## Written request
Please print the lines of the listing below from the one containing "pose: elev=174.9 azim=256.2" through the one containing "Dot at: (286, 368)", inclusive, and leave out the pictures.

## Exercise data
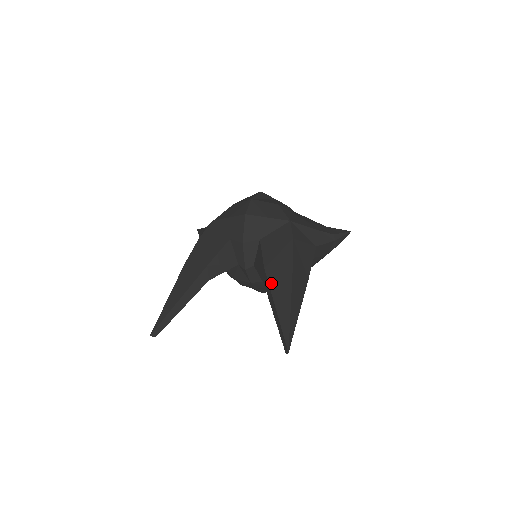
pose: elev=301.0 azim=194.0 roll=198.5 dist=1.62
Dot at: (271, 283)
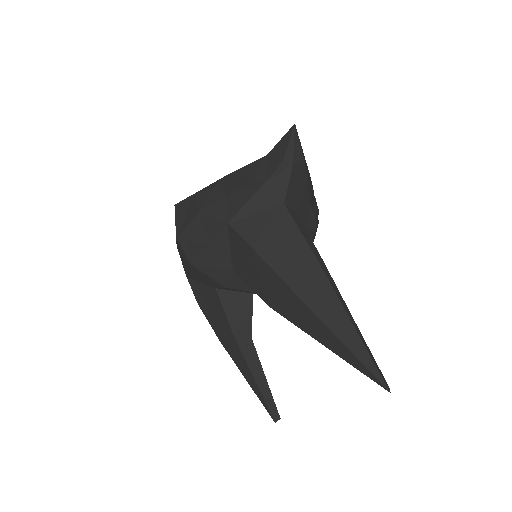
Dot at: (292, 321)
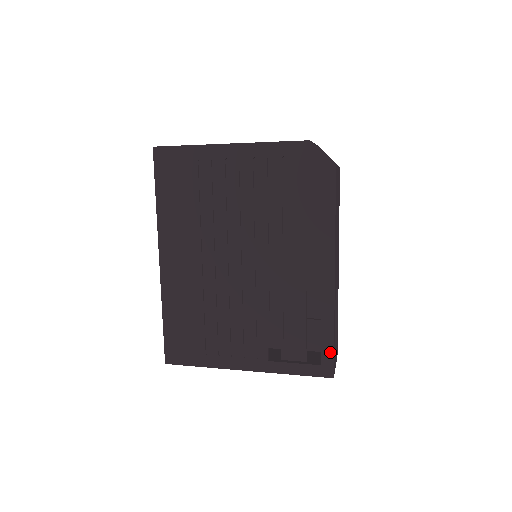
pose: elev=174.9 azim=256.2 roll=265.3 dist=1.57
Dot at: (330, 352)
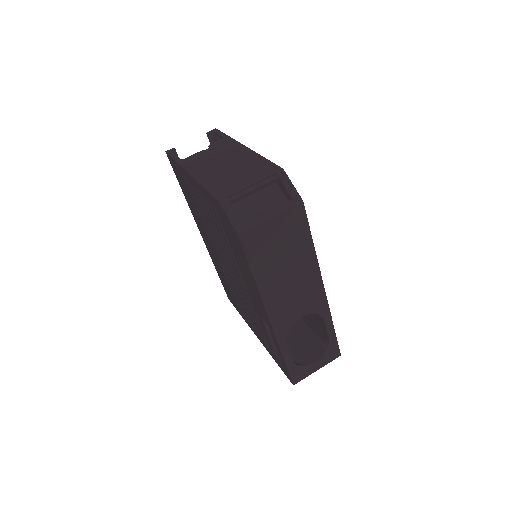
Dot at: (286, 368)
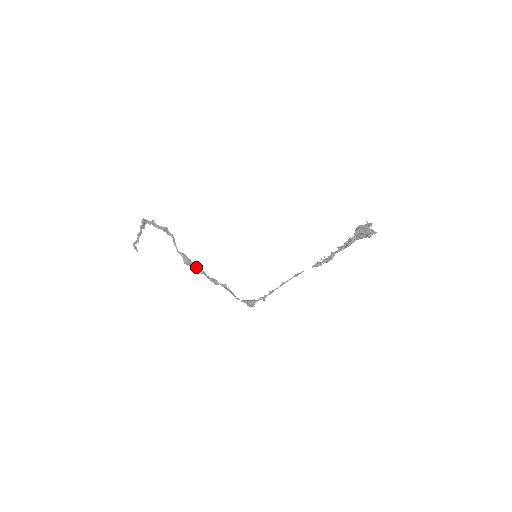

==

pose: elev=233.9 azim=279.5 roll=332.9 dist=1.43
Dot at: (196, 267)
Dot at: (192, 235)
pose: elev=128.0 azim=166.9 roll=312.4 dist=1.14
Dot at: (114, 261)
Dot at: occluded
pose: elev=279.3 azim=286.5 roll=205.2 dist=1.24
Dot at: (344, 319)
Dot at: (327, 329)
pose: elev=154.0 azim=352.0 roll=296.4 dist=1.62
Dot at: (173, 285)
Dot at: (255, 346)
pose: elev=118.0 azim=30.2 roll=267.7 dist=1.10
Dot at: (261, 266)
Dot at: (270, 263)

## Written response
pose: elev=174.9 azim=256.2 roll=265.3 dist=1.57
Dot at: (330, 352)
Dot at: (286, 368)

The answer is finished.